What emerging technologies might advance our understanding of CYB561 structure-function relationships?

Several cutting-edge technologies show promise for deepening our understanding of CYB561:

• Cryo-electron microscopy (cryo-EM): Recent advances in cryo-EM for membrane proteins could enable determination of high-resolution structures of CYB561 in different conformational states, providing insights into electron transfer mechanisms.

• Time-resolved spectroscopy: Ultrafast spectroscopic techniques can capture transient states during electron transfer, revealing the kinetics and thermodynamics of CYB561-mediated electron movement across membranes.

• Single-molecule techniques: Methods like single-molecule FRET could monitor conformational changes associated with electron transfer in real-time, providing dynamic information not available from static structural studies.

• Molecular dynamics simulations: Advanced computational approaches can model electron transfer pathways through CYB561 and predict how sequence variations might affect function, complementing experimental approaches.

• In-cell NMR spectroscopy: This emerging technique allows for structural studies in intact cells, potentially revealing how the cellular environment influences CYB561 structure and function.

• Nanobody-based probes: Developing highly specific nanobodies against CYB561 could enable visualization of its dynamics in living cells and potentially modulate its function in a conformation-specific manner.

These technologies could help resolve unanswered questions about how the two heme centers in CYB561 cooperate in electron transfer and how structural features contribute to ascorbate binding and specificity.

How might comparative studies across species contribute to therapeutic applications targeting CYB561?

Cross-species comparative studies of CYB561 offer valuable insights for therapeutic development:

• Conservation analysis: Identifying highly conserved regions across species can reveal functionally critical domains that might serve as optimal therapeutic targets. Conversely, species-specific variations might indicate regions involved in specialized functions or regulatory interactions.

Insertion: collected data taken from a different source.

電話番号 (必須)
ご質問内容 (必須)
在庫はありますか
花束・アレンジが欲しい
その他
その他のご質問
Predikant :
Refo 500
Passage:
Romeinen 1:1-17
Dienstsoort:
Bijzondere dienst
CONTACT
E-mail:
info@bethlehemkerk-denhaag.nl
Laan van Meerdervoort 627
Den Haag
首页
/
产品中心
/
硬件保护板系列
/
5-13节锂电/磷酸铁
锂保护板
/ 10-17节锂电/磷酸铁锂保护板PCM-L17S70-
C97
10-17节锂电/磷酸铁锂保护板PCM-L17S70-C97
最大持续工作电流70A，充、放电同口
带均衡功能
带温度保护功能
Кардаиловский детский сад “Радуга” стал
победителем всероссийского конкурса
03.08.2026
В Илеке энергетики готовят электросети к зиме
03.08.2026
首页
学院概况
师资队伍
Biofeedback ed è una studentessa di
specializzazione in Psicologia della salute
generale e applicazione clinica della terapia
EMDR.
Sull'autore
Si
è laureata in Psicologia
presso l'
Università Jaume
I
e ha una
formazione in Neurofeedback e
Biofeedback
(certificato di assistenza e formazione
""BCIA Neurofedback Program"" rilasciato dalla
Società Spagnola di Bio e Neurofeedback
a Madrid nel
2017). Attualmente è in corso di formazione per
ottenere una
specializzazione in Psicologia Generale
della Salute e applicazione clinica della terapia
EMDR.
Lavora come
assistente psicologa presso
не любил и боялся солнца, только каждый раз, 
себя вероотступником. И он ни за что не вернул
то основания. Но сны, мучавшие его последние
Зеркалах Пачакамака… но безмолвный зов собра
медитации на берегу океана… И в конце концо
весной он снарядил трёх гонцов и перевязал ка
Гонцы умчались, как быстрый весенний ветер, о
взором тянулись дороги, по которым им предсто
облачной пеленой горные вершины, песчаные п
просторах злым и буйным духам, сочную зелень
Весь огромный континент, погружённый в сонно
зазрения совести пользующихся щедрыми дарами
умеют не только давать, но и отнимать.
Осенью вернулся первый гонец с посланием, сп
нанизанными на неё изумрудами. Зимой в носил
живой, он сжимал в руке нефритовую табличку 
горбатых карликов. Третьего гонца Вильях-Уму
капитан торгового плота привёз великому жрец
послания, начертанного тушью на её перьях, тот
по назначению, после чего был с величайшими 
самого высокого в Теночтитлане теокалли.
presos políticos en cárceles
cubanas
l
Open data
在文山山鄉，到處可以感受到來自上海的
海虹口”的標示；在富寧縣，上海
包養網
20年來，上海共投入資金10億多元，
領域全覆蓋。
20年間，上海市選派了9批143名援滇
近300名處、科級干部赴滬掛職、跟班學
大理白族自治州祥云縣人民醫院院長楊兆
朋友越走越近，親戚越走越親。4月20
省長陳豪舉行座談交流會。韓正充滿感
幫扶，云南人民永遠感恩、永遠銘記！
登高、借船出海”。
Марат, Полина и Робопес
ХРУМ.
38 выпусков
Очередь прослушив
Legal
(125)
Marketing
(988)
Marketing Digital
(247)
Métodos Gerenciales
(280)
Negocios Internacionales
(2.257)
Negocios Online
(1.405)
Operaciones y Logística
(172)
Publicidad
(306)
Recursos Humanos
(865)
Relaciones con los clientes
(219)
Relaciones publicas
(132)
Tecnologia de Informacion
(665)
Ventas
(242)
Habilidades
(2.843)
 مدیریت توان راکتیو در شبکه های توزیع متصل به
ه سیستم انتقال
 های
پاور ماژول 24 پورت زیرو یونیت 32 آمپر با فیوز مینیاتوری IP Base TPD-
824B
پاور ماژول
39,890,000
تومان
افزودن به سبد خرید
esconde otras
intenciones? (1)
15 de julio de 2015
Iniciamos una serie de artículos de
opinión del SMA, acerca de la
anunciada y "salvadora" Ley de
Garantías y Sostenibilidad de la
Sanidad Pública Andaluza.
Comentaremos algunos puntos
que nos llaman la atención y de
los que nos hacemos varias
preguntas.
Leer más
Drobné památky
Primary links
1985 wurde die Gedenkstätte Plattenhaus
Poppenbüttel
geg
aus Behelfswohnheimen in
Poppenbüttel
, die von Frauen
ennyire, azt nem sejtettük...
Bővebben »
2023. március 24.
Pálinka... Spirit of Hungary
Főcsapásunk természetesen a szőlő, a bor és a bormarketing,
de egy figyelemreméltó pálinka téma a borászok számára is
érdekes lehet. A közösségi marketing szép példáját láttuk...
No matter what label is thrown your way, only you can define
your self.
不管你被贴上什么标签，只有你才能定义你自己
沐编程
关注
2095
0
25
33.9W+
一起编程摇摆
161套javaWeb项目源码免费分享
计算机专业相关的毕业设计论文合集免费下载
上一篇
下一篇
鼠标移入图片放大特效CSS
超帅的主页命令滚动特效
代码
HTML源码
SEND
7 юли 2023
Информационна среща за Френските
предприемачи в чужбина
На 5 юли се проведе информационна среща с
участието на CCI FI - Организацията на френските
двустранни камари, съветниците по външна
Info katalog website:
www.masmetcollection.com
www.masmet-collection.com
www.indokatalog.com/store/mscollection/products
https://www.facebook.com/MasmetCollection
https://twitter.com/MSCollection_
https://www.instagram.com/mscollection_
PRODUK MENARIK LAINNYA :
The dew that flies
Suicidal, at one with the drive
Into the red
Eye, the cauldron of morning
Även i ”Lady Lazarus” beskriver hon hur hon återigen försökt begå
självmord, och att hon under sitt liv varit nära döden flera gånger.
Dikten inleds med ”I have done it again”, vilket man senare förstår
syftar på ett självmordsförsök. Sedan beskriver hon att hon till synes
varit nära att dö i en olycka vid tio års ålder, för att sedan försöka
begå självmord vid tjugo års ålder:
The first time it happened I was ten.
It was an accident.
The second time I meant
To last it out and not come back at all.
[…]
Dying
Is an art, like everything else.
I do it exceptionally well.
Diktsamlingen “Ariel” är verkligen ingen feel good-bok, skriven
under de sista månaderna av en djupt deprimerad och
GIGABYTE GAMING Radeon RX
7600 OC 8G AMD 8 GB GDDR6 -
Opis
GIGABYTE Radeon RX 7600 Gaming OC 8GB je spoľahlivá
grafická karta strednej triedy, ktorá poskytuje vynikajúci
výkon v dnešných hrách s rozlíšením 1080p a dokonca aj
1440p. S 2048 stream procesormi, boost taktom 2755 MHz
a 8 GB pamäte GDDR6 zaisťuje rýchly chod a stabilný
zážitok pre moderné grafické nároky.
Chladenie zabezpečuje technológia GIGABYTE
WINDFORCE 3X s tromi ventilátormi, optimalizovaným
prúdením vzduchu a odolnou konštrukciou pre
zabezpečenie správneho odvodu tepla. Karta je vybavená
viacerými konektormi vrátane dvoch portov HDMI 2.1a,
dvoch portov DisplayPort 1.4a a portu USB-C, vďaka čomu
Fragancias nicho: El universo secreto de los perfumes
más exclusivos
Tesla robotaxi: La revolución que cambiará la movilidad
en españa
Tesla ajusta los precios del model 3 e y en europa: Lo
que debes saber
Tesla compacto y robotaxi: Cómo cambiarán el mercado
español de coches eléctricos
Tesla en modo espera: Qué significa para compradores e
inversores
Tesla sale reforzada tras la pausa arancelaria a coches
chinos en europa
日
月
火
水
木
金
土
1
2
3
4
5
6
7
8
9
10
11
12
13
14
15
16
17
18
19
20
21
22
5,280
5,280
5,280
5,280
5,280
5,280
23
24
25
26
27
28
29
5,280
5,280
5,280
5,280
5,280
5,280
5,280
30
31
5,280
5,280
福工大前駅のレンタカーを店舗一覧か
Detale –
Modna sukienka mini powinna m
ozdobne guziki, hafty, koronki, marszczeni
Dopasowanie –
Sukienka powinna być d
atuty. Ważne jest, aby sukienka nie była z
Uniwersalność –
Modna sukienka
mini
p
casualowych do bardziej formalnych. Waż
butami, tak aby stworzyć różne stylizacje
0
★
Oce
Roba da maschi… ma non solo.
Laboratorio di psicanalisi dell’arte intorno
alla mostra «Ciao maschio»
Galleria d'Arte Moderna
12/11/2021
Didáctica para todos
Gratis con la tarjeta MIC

• Animal model selection: Understanding differences between human and animal CYB561 orthologs helps select the most appropriate preclinical models for therapeutic testing. Pig models might be particularly valuable if pig CYB561 closely resembles human orthologs in key functional aspects.

• Selective targeting: Species differences in CYB561 structure could be exploited to design highly selective inhibitors that target human-specific features, potentially reducing off-target effects.

• Evolutionary insights: Tracing the evolutionary history of CYB561 across species can reveal functional adaptations that might inform therapeutic strategies targeting specific aspects of its function.

• Translational biomarkers: Identifying conserved expression patterns or regulatory mechanisms across species can help develop robust biomarkers for patient stratification or treatment monitoring.

Cross-species studies have already revealed variations in redox properties and ascorbate binding affinities between bovine and mouse CYB561A1 , suggesting that similar differences might exist in pig and human orthologs. These differences could have significant implications for translating preclinical findings to human applications.